Et ce fut le baroque…

Agnès SAUTOIS, Riccardo ou Le copiste français, Mémogrames, 2019, 240 p., 18.00 €, ISBN : 9782930698670

Si Richard Delalande, italianisé en « Riccardo » a pu réellement exister, ce fut avec une majuscule discrétion qui l’éloigna des ouvrages spécialisés. Il paraît bien que l’on doive donc à Anne Sautois, auteure passionnée par les vies de compositeurs, d’avoir ouvert son propre imaginaire au vécu de ce copiste de partitions français, organiste au demeurant, et pour l’heure, neveu putatif de Michel-Richard Delalande, ce musicien français des XVIIe-XVIIIe siècles qui doit surtout sa réputation aux Symphonies pour le souper du Roy et sa popularité actuelle à l’étendard sonore des émissions de l’Eurovision. Pour éclairer le contexte musical de l’époque, le roman s’ouvre sur la relation des rivalités et bisbilles entre les différentes chapelles parisiennes et surtout entre les conservateurs, tenants de l’austère tradition française, et les partisans de la légèreté et de l’innovation italienne en matière notamment d’opéras (défendues bec et ongles par J.-J. Rousseau). Une joute que l’on retiendra sous l’appellation fameuse de  Querelle des Bouffons, attisée à Paris, au mitan du XVIIIe siècle, par la représentation d’un opéra italien qui contribuera pourtant à rapprocher les deux tendances : La Serva padrona, œuvre de l’Italien Giovanni Battista Jesi, mort en 1736 et plus connu sous le pseudonyme de Pergolese.

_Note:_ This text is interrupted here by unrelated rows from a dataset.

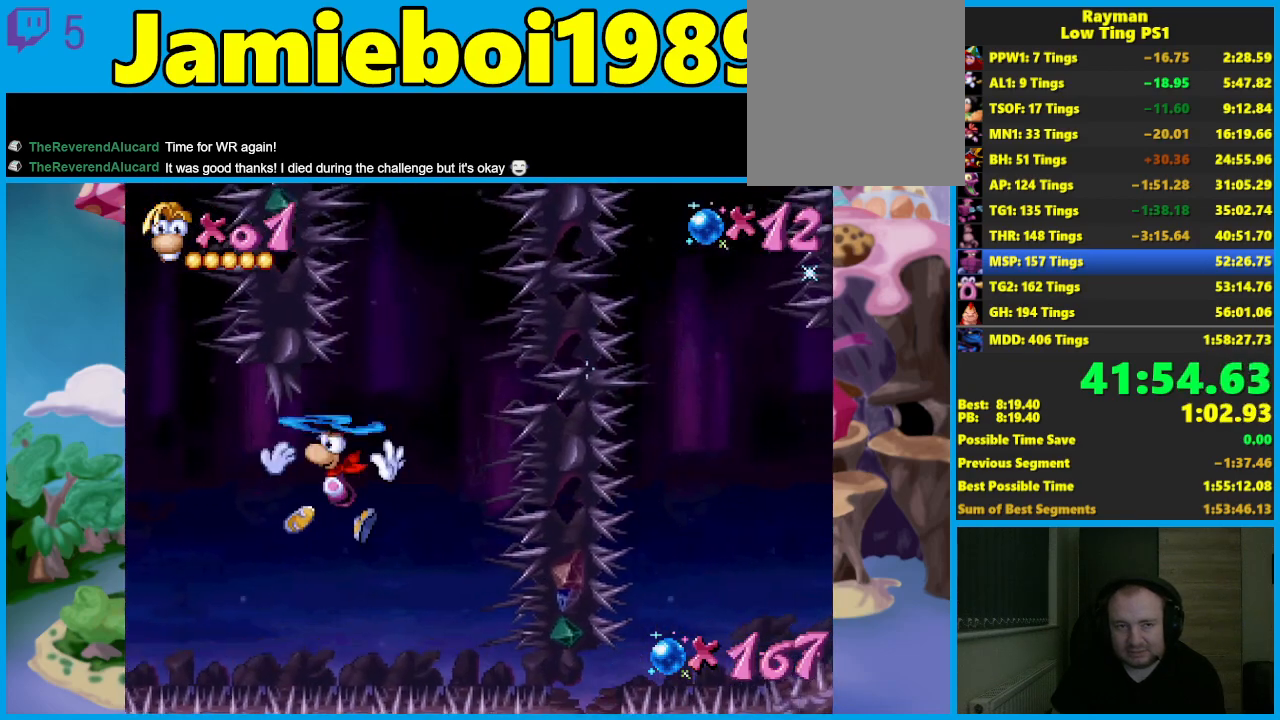
{"buttons": [], "left_stick": "left", "events": [[133, "A", "up"], [200, "A", "down"], [283, "A", "up"], [367, "A", "down"], [483, "A", "up"]]}
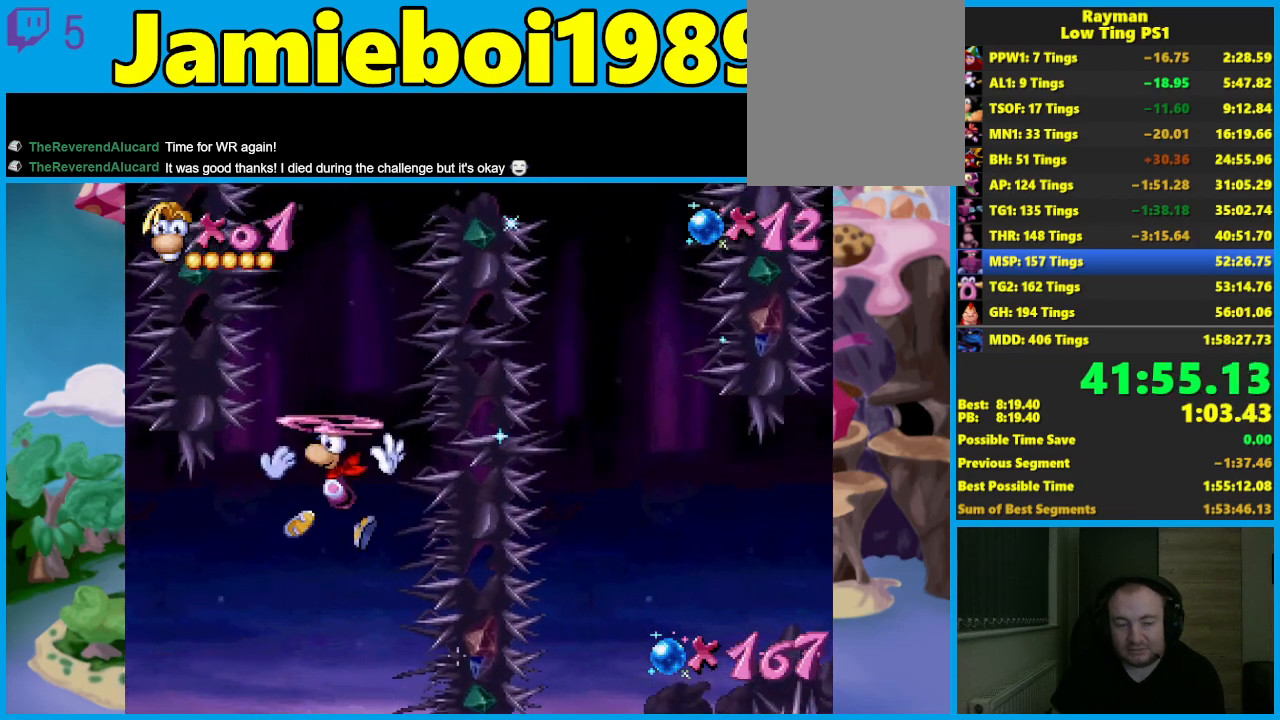
{"buttons": [], "left_stick": "left", "events": [[33, "A", "down"], [50, "left_stick", "center"], [167, "A", "up"], [167, "left_stick", "left"], [200, "A", "down"], [317, "A", "up"], [367, "A", "down"], [500, "A", "up"]]}
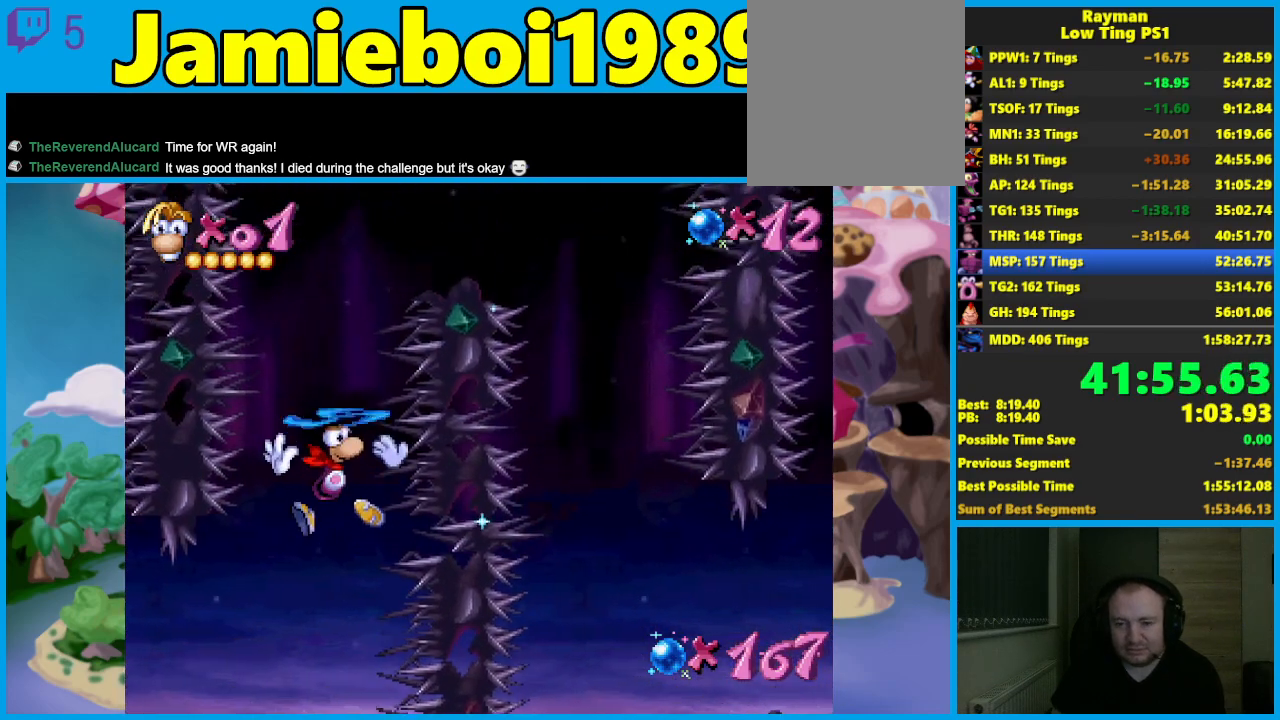
{"buttons": [], "left_stick": "left", "events": [[50, "A", "down"], [183, "A", "up"], [233, "A", "down"], [333, "A", "up"], [383, "A", "down"], [500, "A", "up"]]}
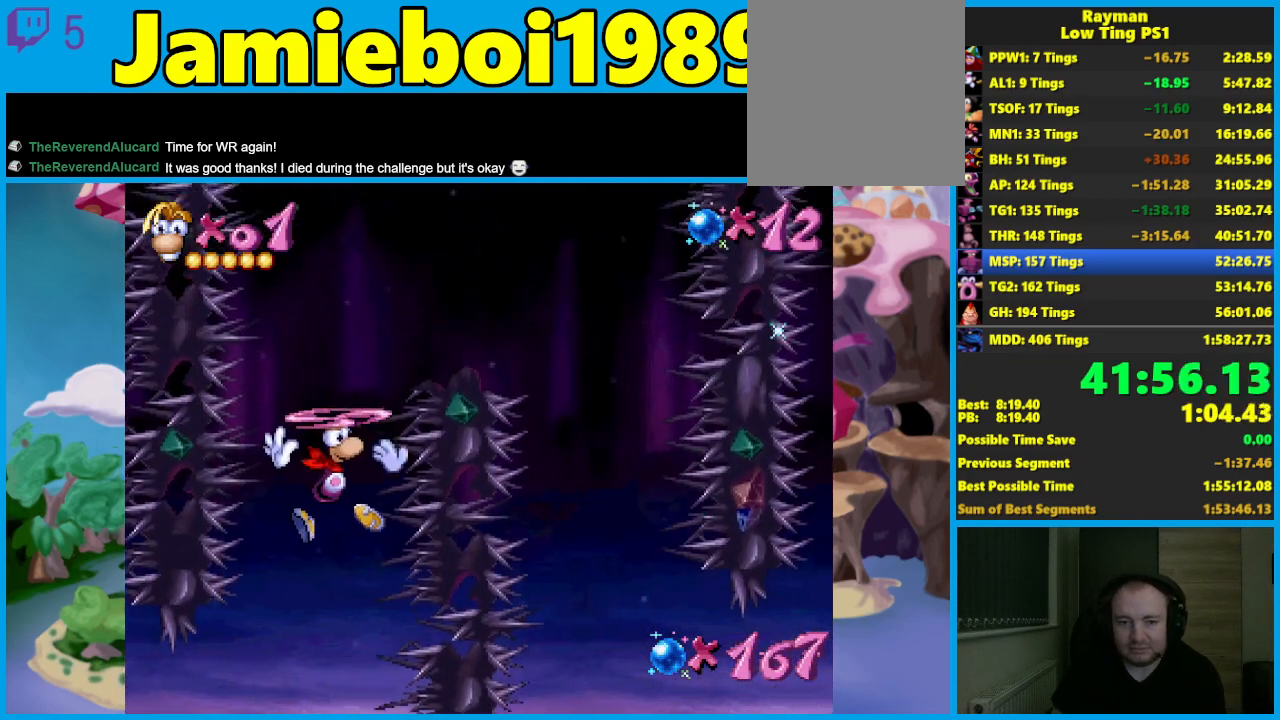
{"buttons": ["A"], "left_stick": "center", "events": [[67, "A", "down"], [183, "A", "up"], [267, "A", "down"], [367, "A", "up"], [417, "A", "down"], [467, "left_stick", "center"]]}
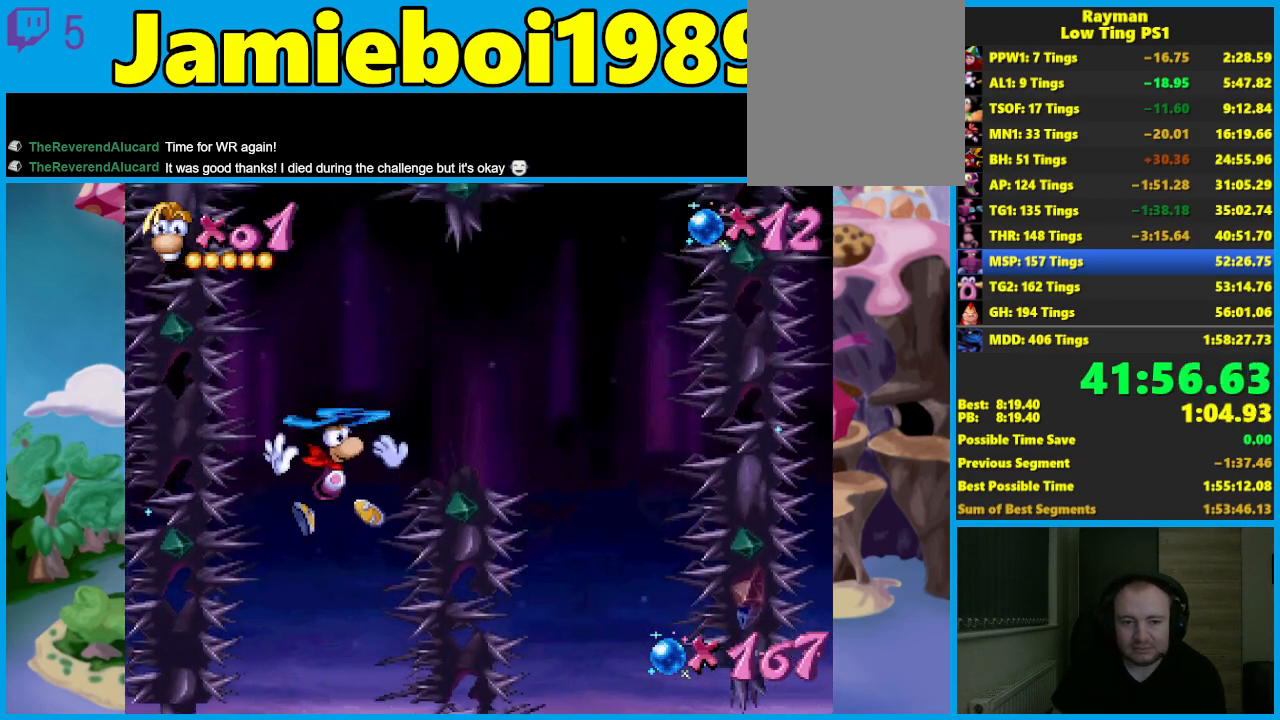
{"buttons": [], "left_stick": "center", "events": [[33, "A", "up"], [100, "A", "down"], [217, "A", "up"], [283, "A", "down"], [400, "A", "up"]]}
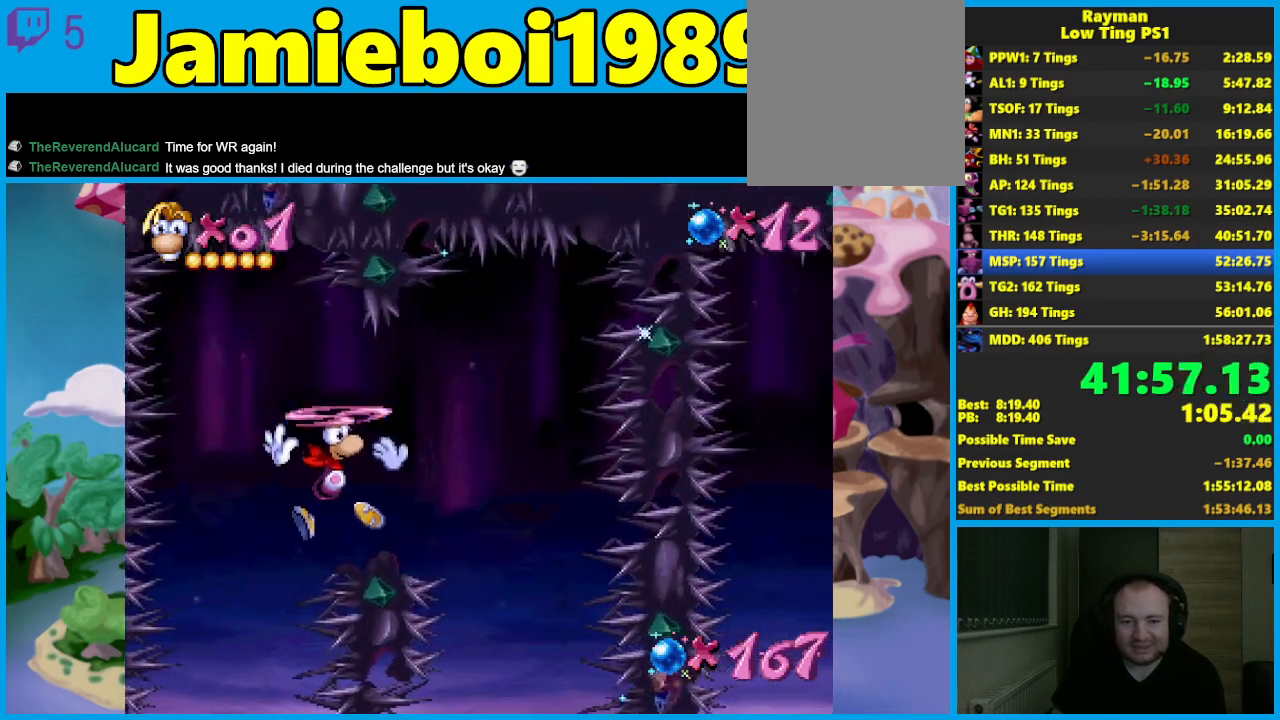
{"buttons": ["X"], "left_stick": "center", "events": [[467, "X", "down"]]}
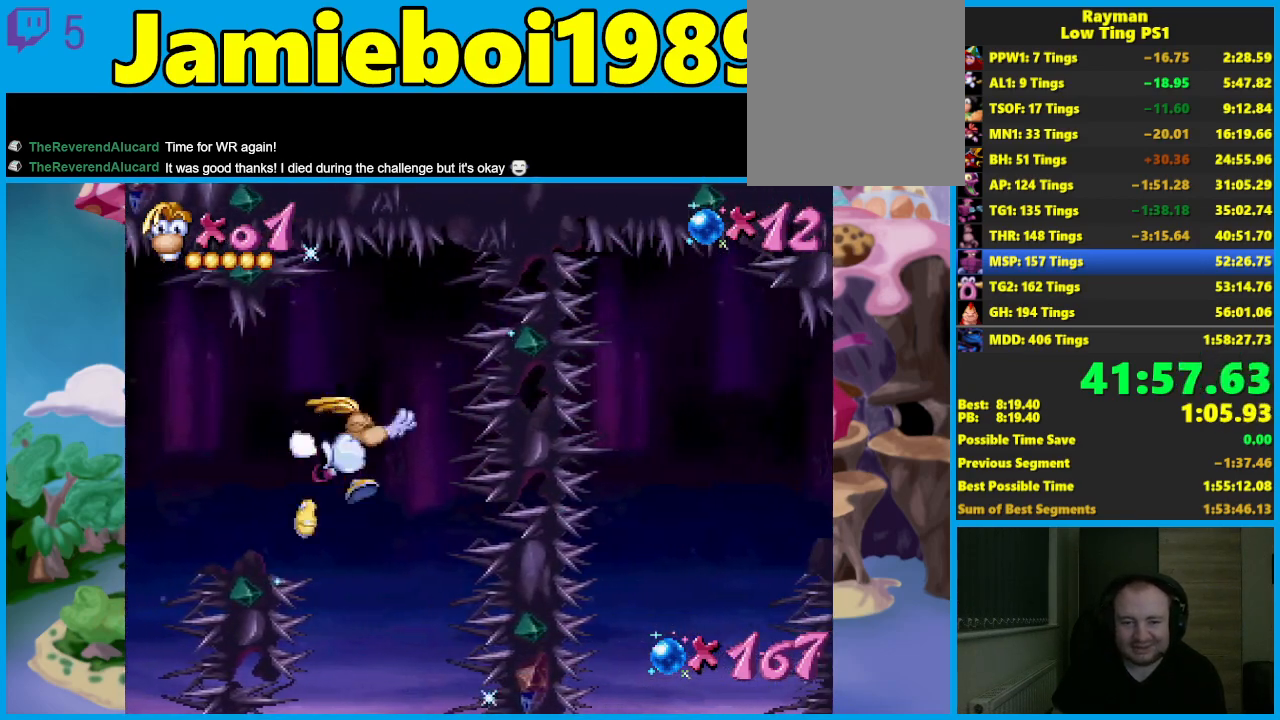
{"buttons": [], "left_stick": "left", "events": [[100, "X", "up"], [217, "left_stick", "left"]]}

Et c’est bien l’auteur du superbe Stabat Mater que le livre d’Anne Sautois célèbre à travers les tribulations du copiste (sorte d‘astucieux  go between) révélées en majeure partie par son journal. Ce Riccardo, poussé par son célèbre oncle, quitte Paris pour effectuer en Italie le Grand Tour qui éveillera sa sensibilité et son imagination musicales. Cette initiation débute dès 1720 à Venise dont le jeune homme découvre aussi la splendeur et les divertissements somptueux comme le Mariage du doge avec la mer ou le Grand carnaval qui lui offrira une folle nuit d’amour avec une beauté aussitôt disparue. C’est à Naples que dix ans plus tard, l’aventure musicale se poursuit chez son ami Girolamo Sesti devenu impresario du jeune prodige Gianni Jesi-Pergolese, ce qui offre à Riccardo l’opportunité de devenir lui-même copiste de ses partitions. Tantôt porté aux nues, tantôt mis sur la touche selon les hasards des rivalités, des occupations étrangères et des convulsions politiques qui enflamment la ville et alternent les protecteurs des arts, le jeune Pergolese, éprouvé aussi par la mort d’une moniale qui lui était très chère, voit décliner sa santé déjà fragile et, sur avis médical, se retire dans un couvent de Pouzzoles, rejoint par Riccardo, où il meurt en 1736, à l’âge de 26 ans seulement, après avoir composé ce Stabat Mater qui restera son œuvre la plus émouvante. Quant au copiste, suite à l’appel de son ami Girolamo, il se rendra à Vincenza où il découvrera que son coup de foudre vénitien, bien que sans lendemain ne fut pas sans conséquence…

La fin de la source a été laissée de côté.